Did All Ancient Greek Athletes Compete Naked?
If you picture the ancient Olympics, you might see thousands of bronzed men running and wrestling in the nude. Was every event a full-body spectacle?

Gustave Moreau — "Oedipus and the Sphinx" (1864), public domain
Every event, every athlete—totally naked?
You’ve heard it: ancient Greek athletes always competed nude. The word 'gymnasium' literally means 'naked place.' Surely, every Olympic runner and wrestler bared all in front of roaring crowds? That image is nearly everywhere.
Not from the very start—and never universal.
The earliest Olympic Games featured clothed competitors—especially charioteers, who kept their tunics for obvious safety reasons. Only later, possibly in the 8th century BCE, did elite runners strip nude, and the trend spread over time to other events and festivals. Women had their own games (the Heraia), but competed clothed—no nudity permitted.

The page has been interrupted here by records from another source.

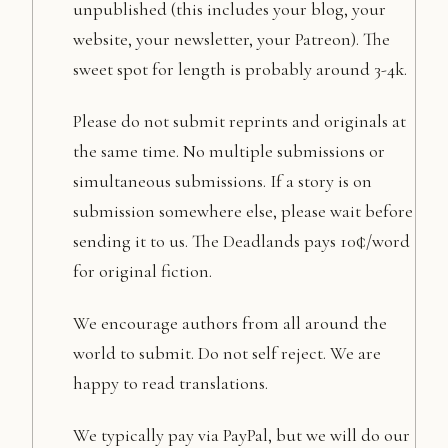
unpublished (this includes your blog, your
website, your newsletter, your Patreon). The
sweet spot for length is probably around 3-4k.
Please do not submit reprints and originals at
the same time. No multiple submissions or
simultaneous submissions. If a story is on
submission somewhere else, please wait before
sending it to us. The Deadlands pays 10¢/word
for original fiction.
We encourage authors from all around the
world to submit. Do not self reject. We are
happy to read translations.
We typically pay via PayPal, but we will do our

Why imagine a naked Olympics?
Later Greek writers, eager to underline Greek 'difference,' exaggerated the nudity custom in contrast to 'barbarians.' Victorian-era scholars and 19th-century painters loved the image of pure, athletic nudity—so it stuck in our imagination.
While Greek men did compete naked, it wasn’t always the rule—early Olympics saw athletes clothed, and women had their own festival (clothed). The shift to nudity was gradual and debated even then.